REQUIREMENT
Every line of the data below is to be given again as it appears, with the images removed.

[PROVIDED INFORMATION — start]

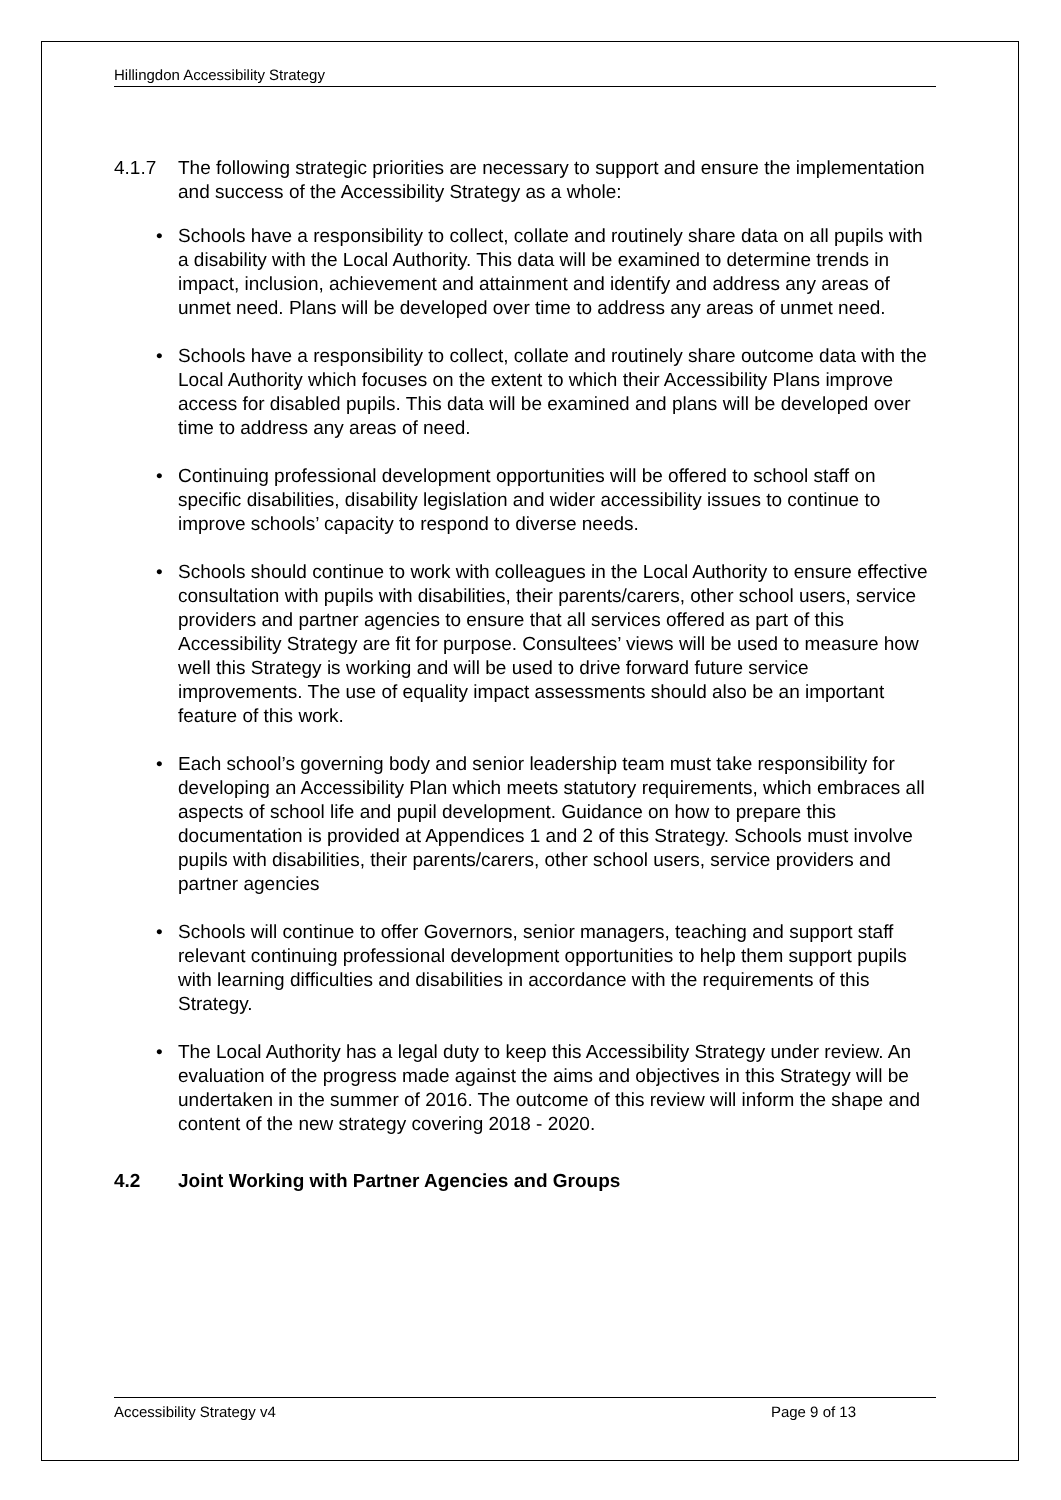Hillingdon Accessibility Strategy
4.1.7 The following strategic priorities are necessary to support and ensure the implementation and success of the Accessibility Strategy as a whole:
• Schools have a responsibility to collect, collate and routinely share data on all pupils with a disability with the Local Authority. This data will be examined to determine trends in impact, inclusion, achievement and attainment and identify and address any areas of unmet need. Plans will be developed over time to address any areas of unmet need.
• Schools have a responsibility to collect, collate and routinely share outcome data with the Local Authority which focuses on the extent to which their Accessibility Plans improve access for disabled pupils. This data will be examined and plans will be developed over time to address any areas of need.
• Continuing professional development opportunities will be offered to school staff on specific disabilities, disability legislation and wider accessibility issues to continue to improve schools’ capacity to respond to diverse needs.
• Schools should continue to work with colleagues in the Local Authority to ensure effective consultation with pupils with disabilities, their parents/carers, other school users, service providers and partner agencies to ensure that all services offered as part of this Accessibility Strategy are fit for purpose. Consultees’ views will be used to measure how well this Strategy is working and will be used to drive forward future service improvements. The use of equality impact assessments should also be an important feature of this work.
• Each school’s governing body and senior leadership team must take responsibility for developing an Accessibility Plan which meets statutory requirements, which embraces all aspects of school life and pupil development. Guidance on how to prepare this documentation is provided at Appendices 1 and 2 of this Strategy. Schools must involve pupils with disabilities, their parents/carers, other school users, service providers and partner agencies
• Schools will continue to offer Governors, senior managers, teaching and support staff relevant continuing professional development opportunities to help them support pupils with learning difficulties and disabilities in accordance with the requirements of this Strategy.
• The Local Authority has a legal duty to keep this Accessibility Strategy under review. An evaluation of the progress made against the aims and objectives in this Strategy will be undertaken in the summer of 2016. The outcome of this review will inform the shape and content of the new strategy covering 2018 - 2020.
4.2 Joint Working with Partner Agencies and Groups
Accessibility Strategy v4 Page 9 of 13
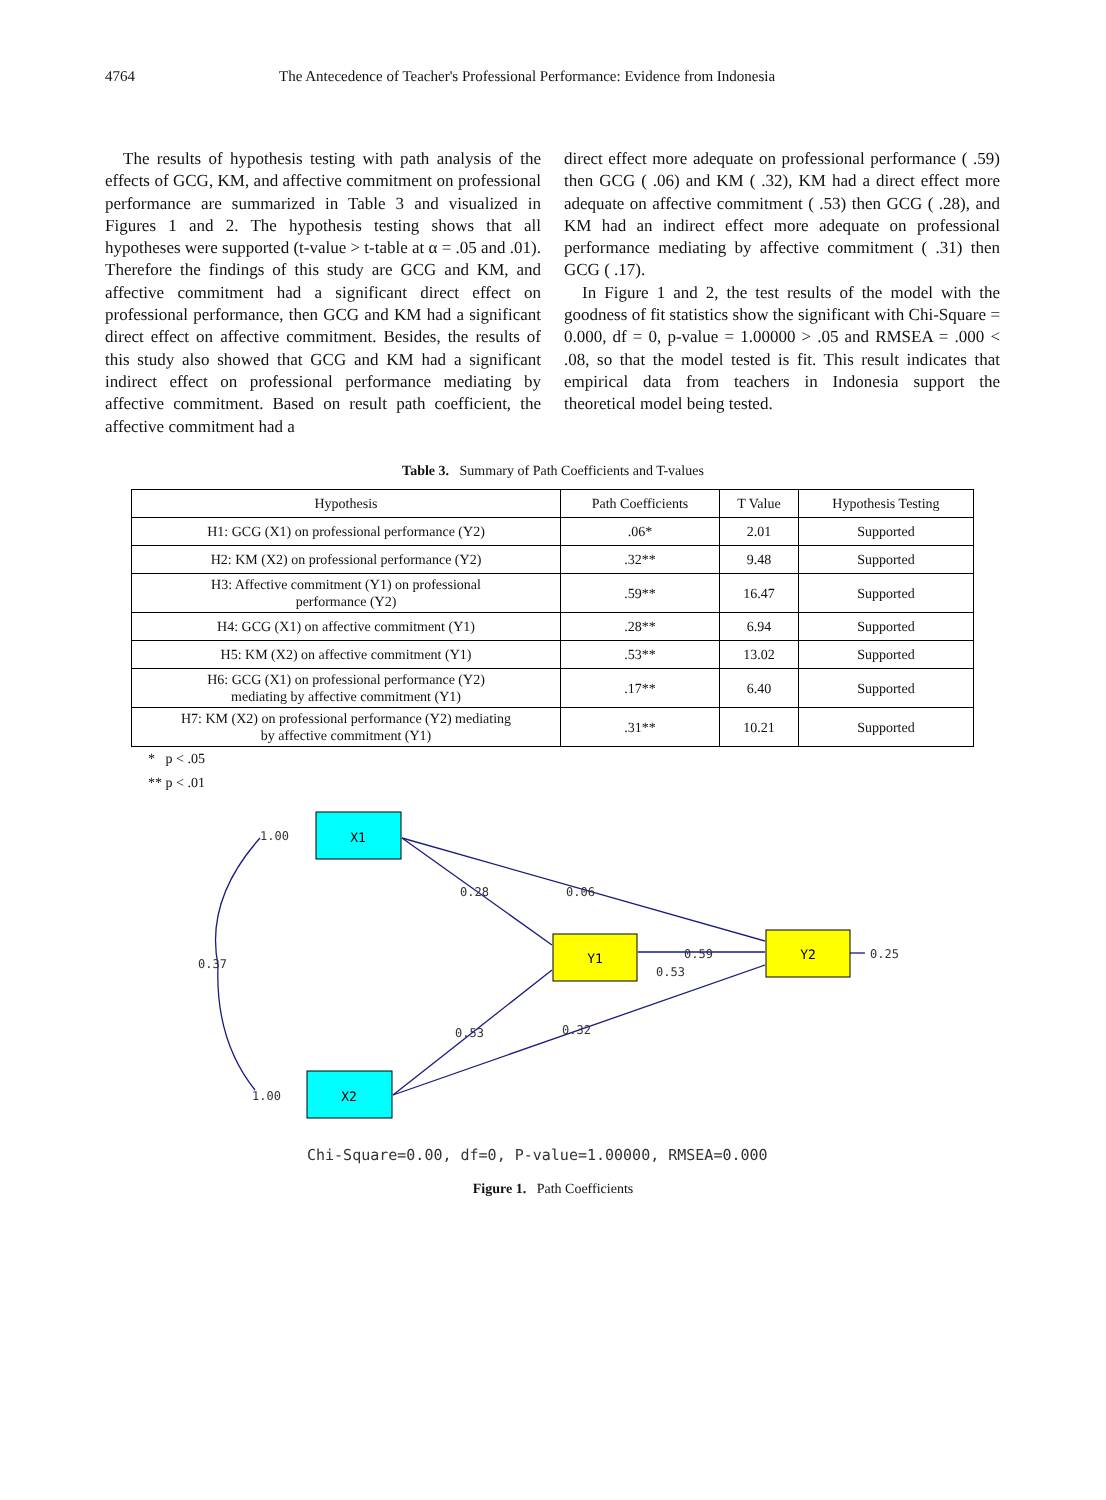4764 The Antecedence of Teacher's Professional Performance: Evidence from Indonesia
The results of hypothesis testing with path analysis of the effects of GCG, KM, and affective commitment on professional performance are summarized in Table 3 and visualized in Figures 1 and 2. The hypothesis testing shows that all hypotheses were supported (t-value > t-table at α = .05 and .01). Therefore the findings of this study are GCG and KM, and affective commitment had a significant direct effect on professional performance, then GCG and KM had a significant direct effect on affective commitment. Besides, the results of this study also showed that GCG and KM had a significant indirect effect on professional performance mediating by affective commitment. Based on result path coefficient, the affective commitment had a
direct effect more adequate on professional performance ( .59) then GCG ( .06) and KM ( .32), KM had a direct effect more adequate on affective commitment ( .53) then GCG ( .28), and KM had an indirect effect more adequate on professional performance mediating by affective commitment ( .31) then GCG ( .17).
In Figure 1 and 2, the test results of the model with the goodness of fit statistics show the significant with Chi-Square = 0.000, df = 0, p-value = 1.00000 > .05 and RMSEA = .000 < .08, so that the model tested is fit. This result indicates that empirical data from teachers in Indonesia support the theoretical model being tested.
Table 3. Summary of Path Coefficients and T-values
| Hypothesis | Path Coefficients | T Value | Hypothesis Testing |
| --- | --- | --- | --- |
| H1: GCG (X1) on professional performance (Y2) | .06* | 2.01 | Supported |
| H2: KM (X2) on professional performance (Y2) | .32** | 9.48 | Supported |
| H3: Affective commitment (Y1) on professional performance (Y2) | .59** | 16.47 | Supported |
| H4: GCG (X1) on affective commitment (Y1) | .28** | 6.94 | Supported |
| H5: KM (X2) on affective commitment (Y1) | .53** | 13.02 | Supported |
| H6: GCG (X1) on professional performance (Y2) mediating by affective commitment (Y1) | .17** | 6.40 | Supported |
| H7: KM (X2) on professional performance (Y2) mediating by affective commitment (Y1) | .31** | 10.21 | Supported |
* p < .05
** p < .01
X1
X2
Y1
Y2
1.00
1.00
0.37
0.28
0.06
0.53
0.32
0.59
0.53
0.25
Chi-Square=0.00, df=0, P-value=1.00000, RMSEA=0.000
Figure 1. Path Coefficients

[PROVIDED INFORMATION — finish]

ANSWER FOR THE TASK
Hillingdon Accessibility Strategy
4.1.7 The following strategic priorities are necessary to support and ensure the implementation and success of the Accessibility Strategy as a whole:
• Schools have a responsibility to collect, collate and routinely share data on all pupils with a disability with the Local Authority. This data will be examined to determine trends in impact, inclusion, achievement and attainment and identify and address any areas of unmet need. Plans will be developed over time to address any areas of unmet need.
• Schools have a responsibility to collect, collate and routinely share outcome data with the Local Authority which focuses on the extent to which their Accessibility Plans improve access for disabled pupils. This data will be examined and plans will be developed over time to address any areas of need.
• Continuing professional development opportunities will be offered to school staff on specific disabilities, disability legislation and wider accessibility issues to continue to improve schools’ capacity to respond to diverse needs.
• Schools should continue to work with colleagues in the Local Authority to ensure effective consultation with pupils with disabilities, their parents/carers, other school users, service providers and partner agencies to ensure that all services offered as part of this Accessibility Strategy are fit for purpose. Consultees’ views will be used to measure how well this Strategy is working and will be used to drive forward future service improvements. The use of equality impact assessments should also be an important feature of this work.
• Each school’s governing body and senior leadership team must take responsibility for developing an Accessibility Plan which meets statutory requirements, which embraces all aspects of school life and pupil development. Guidance on how to prepare this documentation is provided at Appendices 1 and 2 of this Strategy. Schools must involve pupils with disabilities, their parents/carers, other school users, service providers and partner agencies
• Schools will continue to offer Governors, senior managers, teaching and support staff relevant continuing professional development opportunities to help them support pupils with learning difficulties and disabilities in accordance with the requirements of this Strategy.
• The Local Authority has a legal duty to keep this Accessibility Strategy under review. An evaluation of the progress made against the aims and objectives in this Strategy will be undertaken in the summer of 2016. The outcome of this review will inform the shape and content of the new strategy covering 2018 - 2020.
4.2 Joint Working with Partner Agencies and Groups
Accessibility Strategy v4 Page 9 of 13
4764 The Antecedence of Teacher's Professional Performance: Evidence from Indonesia
The results of hypothesis testing with path analysis of the effects of GCG, KM, and affective commitment on professional performance are summarized in Table 3 and visualized in Figures 1 and 2. The hypothesis testing shows that all hypotheses were supported (t-value > t-table at α = .05 and .01). Therefore the findings of this study are GCG and KM, and affective commitment had a significant direct effect on professional performance, then GCG and KM had a significant direct effect on affective commitment. Besides, the results of this study also showed that GCG and KM had a significant indirect effect on professional performance mediating by affective commitment. Based on result path coefficient, the affective commitment had a
direct effect more adequate on professional performance ( .59) then GCG ( .06) and KM ( .32), KM had a direct effect more adequate on affective commitment ( .53) then GCG ( .28), and KM had an indirect effect more adequate on professional performance mediating by affective commitment ( .31) then GCG ( .17).
In Figure 1 and 2, the test results of the model with the goodness of fit statistics show the significant with Chi-Square = 0.000, df = 0, p-value = 1.00000 > .05 and RMSEA = .000 < .08, so that the model tested is fit. This result indicates that empirical data from teachers in Indonesia support the theoretical model being tested.
Table 3. Summary of Path Coefficients and T-values
| Hypothesis | Path Coefficients | T Value | Hypothesis Testing |
| --- | --- | --- | --- |
| H1: GCG (X1) on professional performance (Y2) | .06* | 2.01 | Supported |
| H2: KM (X2) on professional performance (Y2) | .32** | 9.48 | Supported |
| H3: Affective commitment (Y1) on professional performance (Y2) | .59** | 16.47 | Supported |
| H4: GCG (X1) on affective commitment (Y1) | .28** | 6.94 | Supported |
| H5: KM (X2) on affective commitment (Y1) | .53** | 13.02 | Supported |
| H6: GCG (X1) on professional performance (Y2) mediating by affective commitment (Y1) | .17** | 6.40 | Supported |
| H7: KM (X2) on professional performance (Y2) mediating by affective commitment (Y1) | .31** | 10.21 | Supported |
* p < .05
** p < .01
X1
X2
Y1
Y2
1.00
1.00
0.37
0.28
0.06
0.53
0.32
0.59
0.53
0.25
Chi-Square=0.00, df=0, P-value=1.00000, RMSEA=0.000
Figure 1. Path Coefficients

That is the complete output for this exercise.